B) Principal Activities

The companies are principally engaged in the production of food products in
Canada and its distribution in Canada and the U.S.

C) Cash and Cash Equivalents

     Cash and cash equivalents (bank indebtedness) include cash on hand, amount
due from banks, and any other highly liquid investments purchased with a
maturity of three months or less. The carrying amount approximates fair value
because of the short maturity of those instruments.

D) Other Financial Instruments

     The carrying amount of the Company's accounts receivable and payable
approximates fair value because of the short maturity of these instruments.


                                     Page 5

<PAGE>

INTERCORP EXCELLE INC.
Notes to Consolidated Financial Statements (continued)
(Amounts expressed in US Dollars)
(Unaudited)

E) Long-term Financial Instruments

     The fair value of each of the Company's long-term financial assets and debt
instruments is based on the amount of future cash flows associated with each
instrument discounted using an estimate of what the Company's current borrowing
rate for similar instruments of comparative maturity would be.

F) Inventory

     Inventory is valued at lower of cost or net realizable value. Cost is
determined on the first-in, first-out basis.

G) Property, Plant and Equipment and Intangible Asset

     Property, plant and equipment are recorded at cost and are amortized on the
basis over their estimated useful lives at the undernoted rates and methods:

Building                              4%      Declining balance
Equipment                            20%      Declining balance
Leasehold improvement                10%      Straight line
Vehicle                              30%      Declining balance
Computer equipment                   30%      Declining balance
Office furniture                     20%      Declining balance
Computer software                   100%      Declining balance

Amortization for assets acquired during the period are recorded at one half of
the indicated rates, which approximates when they were put into use.

H) Income Taxes

     The company accounts for income tax under the provisions of Statement of
Financial Accounting Standard No. 109, which requires recognition of deferred
tax assets and liabilities for the expected future tax consequences of events
that have been recorded in the financial statements or tax returns. Deferred
income taxes are provided using the liability method. Under the liability
method, deferred income taxes are recognized for all significant temporary
differences between the tax and financial statement bases of assets and
liabilities.

I) INTANGIBLE ASSET
     Intangible asset represents the cost of acquiring the Canadian trademark,
brandname and proprietary information of the A-1(TM) Sauce business. It is
amortized over a period of 30 years.

J) Foreign Currency Translation

     The company maintains its books and records in Canadian dollars. Foreign
currency transactions are translated using the temporal method. Under this
method, all monetary items are translated into Canadian funds at the rate of
exchange prevailing at balance sheet date. Non-monetary items are translated at
historical rates.
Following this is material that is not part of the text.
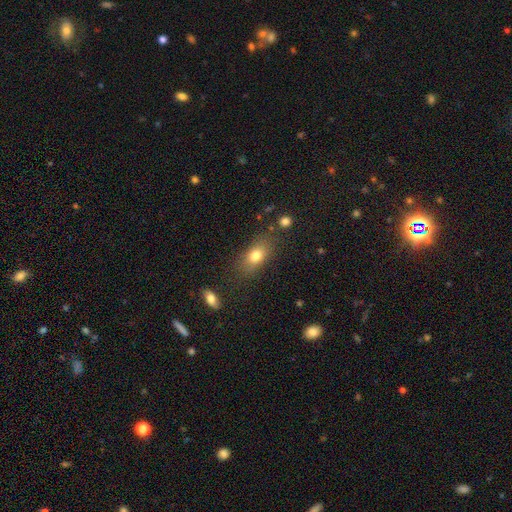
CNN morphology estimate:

Income and expenses are translated at the rate in effect of
the transaction dates. Transaction gains and losses are included in the
determination of earnings for the year.

     The translation of the financial statements from Canadian dollars ("CDN $")
into United States dollars is performed for the convenience of the reader.
Balance sheet accounts are translated using closing exchange rates in effect at
the balance sheet date and income and expenses accounts are translated using an
average exchange prevailing during each reporting year. No representation is
made that the Canadian dollar amounts could have been or could be, converted
into United States dollars at the rates on the respective dates and or at any
other certain rates. Adjustments resulting from the translation are included in
the cumulative translation adjustments in stockholder's equity.


                                     Page 6

<PAGE>

INTERCORP EXCELLE INC.
Notes to Consolidated Financial Statements (continued)
(Amounts expressed in US Dollars)
(Unaudited)

K)   Sales

     Sales represent the invoiced value of goods supplied to customers. Sales
are recognized upon delivery of goods and passage of title to customers.
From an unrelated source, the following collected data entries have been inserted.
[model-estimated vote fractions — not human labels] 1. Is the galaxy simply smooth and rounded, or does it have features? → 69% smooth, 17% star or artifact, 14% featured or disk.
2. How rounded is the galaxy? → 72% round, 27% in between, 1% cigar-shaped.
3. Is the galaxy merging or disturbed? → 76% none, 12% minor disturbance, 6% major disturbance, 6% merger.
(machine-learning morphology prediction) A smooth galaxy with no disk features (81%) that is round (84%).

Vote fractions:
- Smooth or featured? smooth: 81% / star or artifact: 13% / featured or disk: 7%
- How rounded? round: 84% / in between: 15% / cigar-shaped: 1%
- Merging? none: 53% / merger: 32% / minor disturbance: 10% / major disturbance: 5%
L)   Government Assistance and Investment Tax Credits

     Government Assistance and Investment Tax Credits are recorded on the
accrual basis and are accounted for as a reduction of the related current
expenditures.

M)   Use of Estimates

     The preparation of financial statements requires management to make
estimates and assumptions that affect certain reported amounts of assets and
liabilities and disclosures of contingent assets and liabilities at the date of
the financial statements and the reported amounts of sales and expenses during
the reporting period. Actual results could differ from those estimates.

N)   Accounting Changes

     On February 1, 1996, the company adopted the provisions of SFAS No. 121,
Accounting for the Impairment of Long- Lived Assets and for Long-Lived Assets to
Be Disposed Of. SFAS No. 121 requires that long-lived assets to be held and used
by an entity be reviewed for impairment whenever events or changes in
circumstances indicates that the carrying amount of an asset may not be
recoverable. This statement is effective for financial statements for fiscal
years beginning after December 15, 1995. Adoption of SFAS No. 121 did not have a
material impact on the company's results of operations.

     In December 1995, SFAS No. 123, Accounting for Stock- Based Compensation,
was issued. It introduces the use of a fair value-based method of accounting for
stock-based compensation. It encourages, but does not require, companies to
recognize compensation expense for stock-based compensation to employees based
on the new fair value accounting rules. Companies that choose not to adopt the
new rules will continue to apply the existing accounting rules contained in
Accounting Principles Board Option No. 25, Accounting for Stock Issued to
Employees. However, SFAS No. 123 requires companies that choose not to adopt the
new fair value accounting rules to disclose pro forma net income and earnings
per share under the new method. SFAS No. 123 is effective for financial
statements for fiscal years beginning after December 15, 1995. The company has
adopted the disclosure provisions of SFAS No. 123.

O)   Comprehensive Income

     In 1998, the Company adopted the provisions of SFAS No. 130 "Reporting
Comprehensive Income". This standard requires companies to disclose
comprehensive income in their financial statements. In addition to items
included in net income, comprehensive income includes items currently charged or
credited directly to stockholders' equity, such as the change in unrealized
appreciation (depreciation) of securities and foreign currency translation
adjustments.


                                     Page 7

<PAGE>

INTERCORP EXCELLE INC.
Notes to Consolidated Financial Statements (continued)
(Amounts expressed in US Dollars)
(Unaudited)




2. COMMON STOCK

a) Authorized

     An unlimited number of common and preference shares.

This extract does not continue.